Text data extracted from pages
——
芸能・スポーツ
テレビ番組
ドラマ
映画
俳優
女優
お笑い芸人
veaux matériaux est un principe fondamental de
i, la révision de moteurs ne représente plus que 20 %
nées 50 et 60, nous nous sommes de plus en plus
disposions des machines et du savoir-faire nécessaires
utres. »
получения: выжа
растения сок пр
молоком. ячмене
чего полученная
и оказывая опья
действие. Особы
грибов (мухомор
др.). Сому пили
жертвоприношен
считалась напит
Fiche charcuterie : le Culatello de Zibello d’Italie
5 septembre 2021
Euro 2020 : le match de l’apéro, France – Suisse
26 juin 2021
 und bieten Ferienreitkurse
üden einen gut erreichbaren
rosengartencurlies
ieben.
——
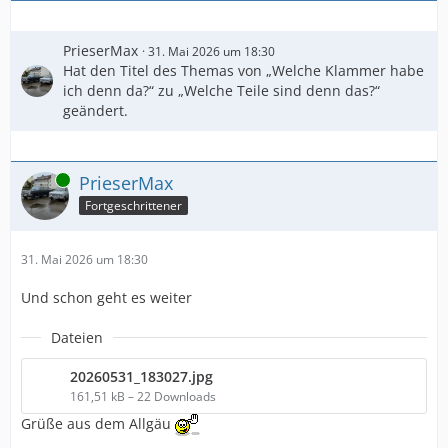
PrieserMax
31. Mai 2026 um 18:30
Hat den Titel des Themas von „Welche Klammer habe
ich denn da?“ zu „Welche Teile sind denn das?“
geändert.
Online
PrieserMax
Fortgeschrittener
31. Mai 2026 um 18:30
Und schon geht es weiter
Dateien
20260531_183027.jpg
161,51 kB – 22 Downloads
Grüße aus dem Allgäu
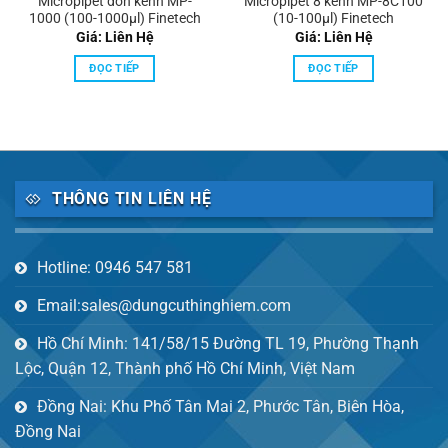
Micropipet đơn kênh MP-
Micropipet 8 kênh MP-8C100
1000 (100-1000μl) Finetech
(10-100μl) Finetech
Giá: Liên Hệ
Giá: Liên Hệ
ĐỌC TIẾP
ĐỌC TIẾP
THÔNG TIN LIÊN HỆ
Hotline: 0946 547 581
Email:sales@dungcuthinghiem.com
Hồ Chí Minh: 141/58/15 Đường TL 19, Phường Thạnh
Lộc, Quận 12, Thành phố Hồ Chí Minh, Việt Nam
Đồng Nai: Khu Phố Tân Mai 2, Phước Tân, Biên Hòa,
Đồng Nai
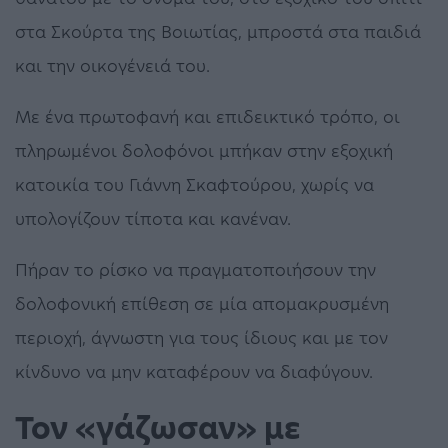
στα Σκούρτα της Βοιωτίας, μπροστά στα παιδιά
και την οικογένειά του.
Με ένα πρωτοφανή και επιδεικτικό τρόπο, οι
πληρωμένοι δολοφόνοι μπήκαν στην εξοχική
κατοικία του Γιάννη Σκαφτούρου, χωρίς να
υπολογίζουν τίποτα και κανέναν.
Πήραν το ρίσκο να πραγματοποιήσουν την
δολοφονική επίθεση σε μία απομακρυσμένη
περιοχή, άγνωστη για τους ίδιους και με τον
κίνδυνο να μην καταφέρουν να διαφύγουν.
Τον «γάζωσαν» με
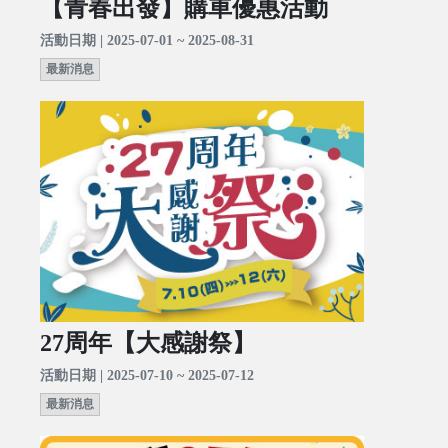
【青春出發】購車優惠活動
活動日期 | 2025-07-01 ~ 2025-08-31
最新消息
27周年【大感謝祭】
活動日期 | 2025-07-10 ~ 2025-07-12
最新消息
——
Which rows contain the string "Welche"? List every line that includes it, copied in full.

FINAL ANSWER:
Hat den Titel des Themas von „Welche Klammer habe
ich denn da?“ zu „Welche Teile sind denn das?“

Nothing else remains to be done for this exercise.